[Keypoint coordinate data]
*** Block opens ***

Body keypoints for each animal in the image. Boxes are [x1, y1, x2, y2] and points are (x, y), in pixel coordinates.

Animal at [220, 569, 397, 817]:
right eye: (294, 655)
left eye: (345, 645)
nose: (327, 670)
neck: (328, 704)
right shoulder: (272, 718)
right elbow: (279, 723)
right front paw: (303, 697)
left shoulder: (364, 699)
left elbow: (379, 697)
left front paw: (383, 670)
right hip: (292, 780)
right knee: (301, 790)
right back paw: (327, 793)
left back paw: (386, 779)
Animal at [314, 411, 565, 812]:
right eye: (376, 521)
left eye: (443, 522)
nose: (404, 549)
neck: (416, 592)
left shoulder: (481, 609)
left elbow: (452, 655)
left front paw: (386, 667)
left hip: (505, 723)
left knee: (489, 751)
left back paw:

*** Block closes ***

* **Task statement**: Print every entry exactly.

* **Answer space**:
Body keypoints for each animal in the image. Boxes are [x1, y1, x2, y2] and points are (x, y), in pixel coordinates.

Animal at [220, 569, 397, 817]:
right eye: (294, 655)
left eye: (345, 645)
nose: (327, 670)
neck: (328, 704)
right shoulder: (272, 718)
right elbow: (279, 723)
right front paw: (303, 697)
left shoulder: (364, 699)
left elbow: (379, 697)
left front paw: (383, 670)
right hip: (292, 780)
right knee: (301, 790)
right back paw: (327, 793)
left back paw: (386, 779)
Animal at [314, 411, 565, 812]:
right eye: (376, 521)
left eye: (443, 522)
nose: (404, 549)
neck: (416, 592)
left shoulder: (481, 609)
left elbow: (452, 655)
left front paw: (386, 667)
left hip: (505, 723)
left knee: (489, 751)
left back paw:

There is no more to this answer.